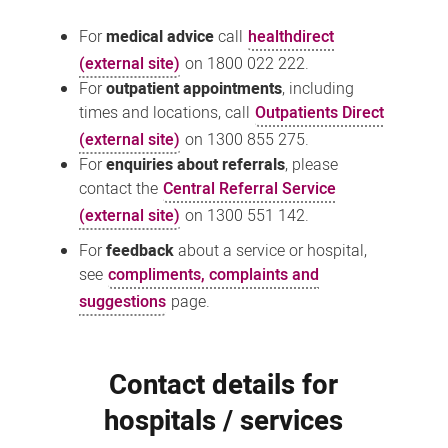
For
medical advice
call
healthdirect
(external site)
on 1800 022 222.
For
outpatient appointments
, including
times and locations, call
Outpatients Direct
(external site)
on 1300 855 275.
For
enquiries about referrals
, please
contact the
Central Referral Service
(external site)
on 1300 551 142.
For
feedback
about a service or hospital,
see
compliments, complaints and
suggestions
page.
Contact details for
hospitals / services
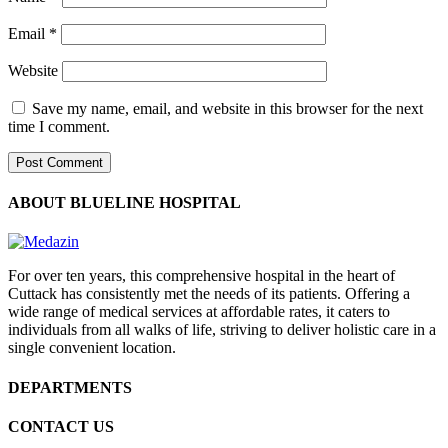
Email
*
Website
Save my name, email, and website in this browser for the next
time I comment.
ABOUT BLUELINE HOSPITAL
For over ten years, this comprehensive hospital in the heart of
Cuttack has consistently met the needs of its patients. Offering a
wide range of medical services at affordable rates, it caters to
individuals from all walks of life, striving to deliver holistic care in a
single convenient location.
DEPARTMENTS
CONTACT US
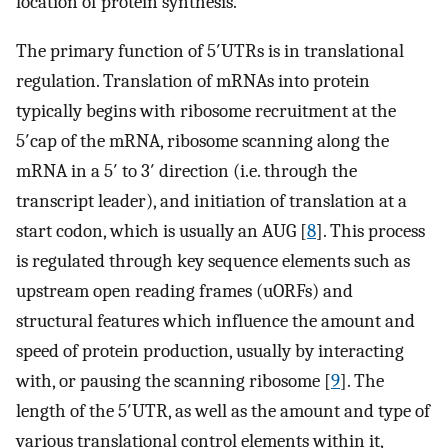
location of protein synthesis.
The primary function of 5′UTRs is in translational
regulation. Translation of mRNAs into protein
typically begins with ribosome recruitment at the
5′cap of the mRNA, ribosome scanning along the
mRNA in a 5′ to 3′ direction (i.e. through the
transcript leader), and initiation of translation at a
start codon, which is usually an AUG [
8
]. This process
is regulated through key sequence elements such as
upstream open reading frames (uORFs) and
structural features which influence the amount and
speed of protein production, usually by interacting
with, or pausing the scanning ribosome [
9
]. The
length of the 5′UTR, as well as the amount and type of
various translational control elements within it,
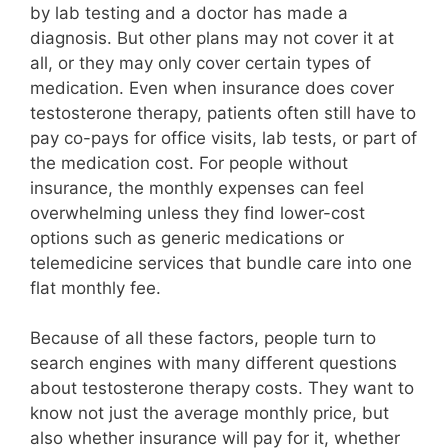
by lab testing and a doctor has made a
diagnosis. But other plans may not cover it at
all, or they may only cover certain types of
medication. Even when insurance does cover
testosterone therapy, patients often still have to
pay co-pays for office visits, lab tests, or part of
the medication cost. For people without
insurance, the monthly expenses can feel
overwhelming unless they find lower-cost
options such as generic medications or
telemedicine services that bundle care into one
flat monthly fee.
Because of all these factors, people turn to
search engines with many different questions
about testosterone therapy costs. They want to
know not just the average monthly price, but
also whether insurance will pay for it, whether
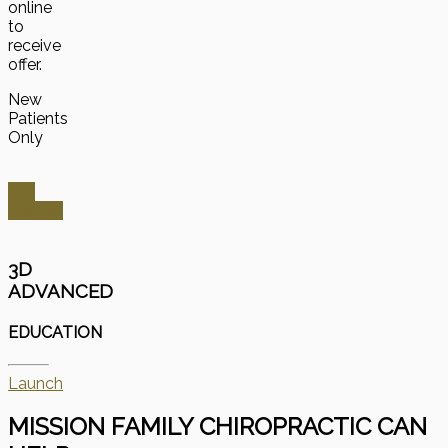
online
to
receive
offer.
New
Patients
Only
Get
Started
3D
ADVANCED
EDUCATION
Launch
MISSION FAMILY CHIROPRACTIC CAN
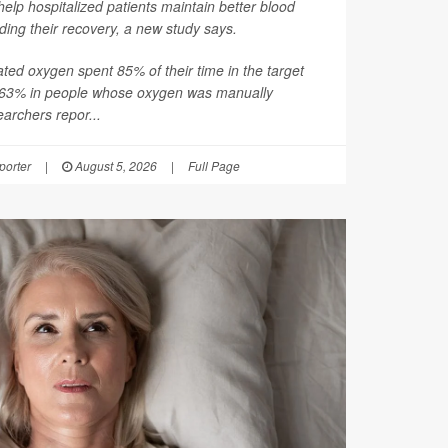
help hospitalized patients maintain better blood
ding their recovery, a new study says.
ated oxygen spent 85% of their time in the target
 63% in people whose oxygen was manually
earchers repor...
orter
|
August 5, 2026
|
Full Page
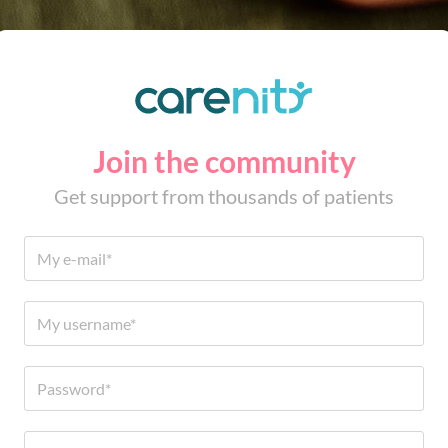
Join the community
Get support from thousands of patients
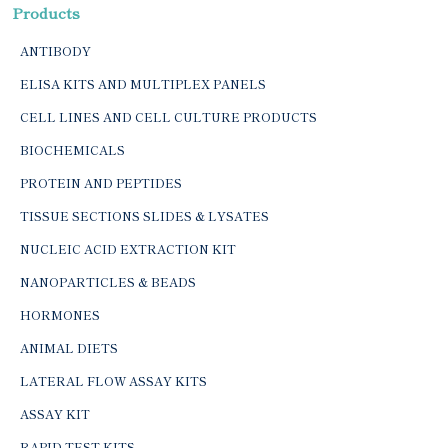
Products
ANTIBODY
ELISA KITS AND MULTIPLEX PANELS
CELL LINES AND CELL CULTURE PRODUCTS
BIOCHEMICALS
PROTEIN AND PEPTIDES
TISSUE SECTIONS SLIDES & LYSATES
NUCLEIC ACID EXTRACTION KIT
NANOPARTICLES & BEADS
HORMONES
ANIMAL DIETS
LATERAL FLOW ASSAY KITS
ASSAY KIT
RAPID TEST KITS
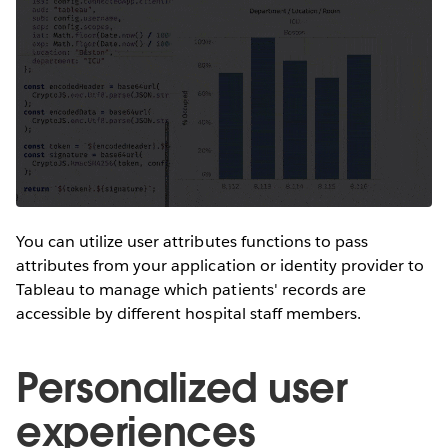
You can utilize user attributes functions to pass
attributes from your application or identity provider to
Tableau to manage which patients' records are
accessible by different hospital staff members.
Personalized user
experiences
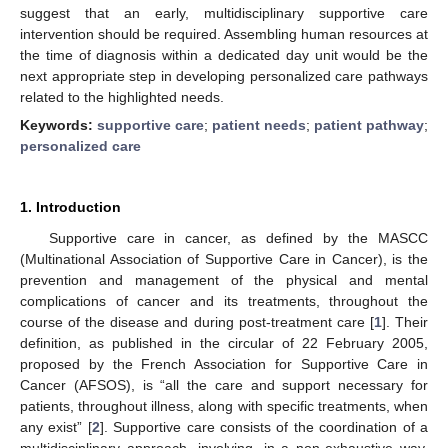
suggest that an early, multidisciplinary supportive care
intervention should be required. Assembling human resources at
the time of diagnosis within a dedicated day unit would be the
next appropriate step in developing personalized care pathways
related to the highlighted needs.
Keywords:
supportive care
;
patient needs
;
patient pathway
;
personalized care
1. Introduction
Supportive care in cancer, as defined by the MASCC
(Multinational Association of Supportive Care in Cancer), is the
prevention and management of the physical and mental
complications of cancer and its treatments, throughout the
course of the disease and during post-treatment care [
1
]. Their
definition, as published in the circular of 22 February 2005,
proposed by the French Association for Supportive Care in
Cancer (AFSOS), is “all the care and support necessary for
patients, throughout illness, along with specific treatments, when
any exist” [
2
]. Supportive care consists of the coordination of a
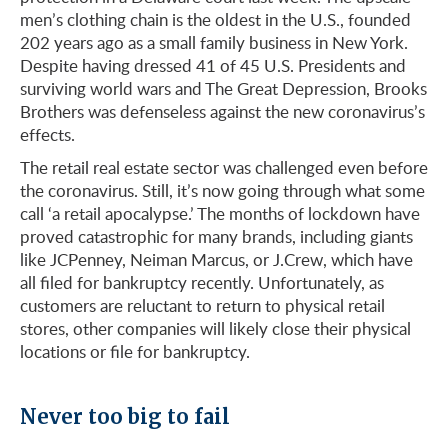
men’s clothing chain is the oldest in the U.S., founded
202 years ago as a small family business in New York.
Despite having dressed 41 of 45 U.S. Presidents and
surviving world wars and The Great Depression, Brooks
Brothers was defenseless against the new coronavirus’s
effects.
The retail real estate sector was challenged even before
the coronavirus. Still, it’s now going through what some
call ‘a retail apocalypse.’ The months of lockdown have
proved catastrophic for many brands, including giants
like JCPenney, Neiman Marcus, or J.Crew, which have
all filed for bankruptcy recently. Unfortunately, as
customers are reluctant to return to physical retail
stores, other companies will likely close their physical
locations or file for bankruptcy.
Never too big to fail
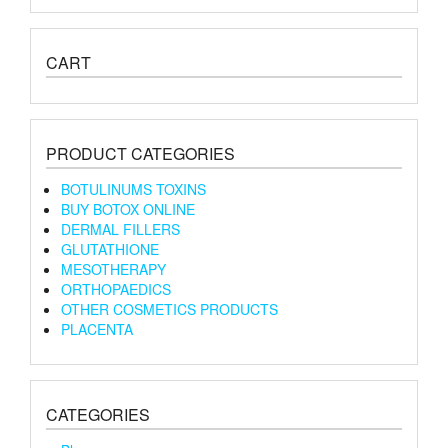
CART
PRODUCT CATEGORIES
BOTULINUMS TOXINS
BUY BOTOX ONLINE
DERMAL FILLERS
GLUTATHIONE
MESOTHERAPY
ORTHOPAEDICS
OTHER COSMETICS PRODUCTS
PLACENTA
CATEGORIES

### [WORK TASK]
Where the string "testosterone" occurs in a line of the material above, copy the whole line.

### [WRITTEN RESPONSE]
testosterone therapy, patients often still have to
about testosterone therapy costs. They want to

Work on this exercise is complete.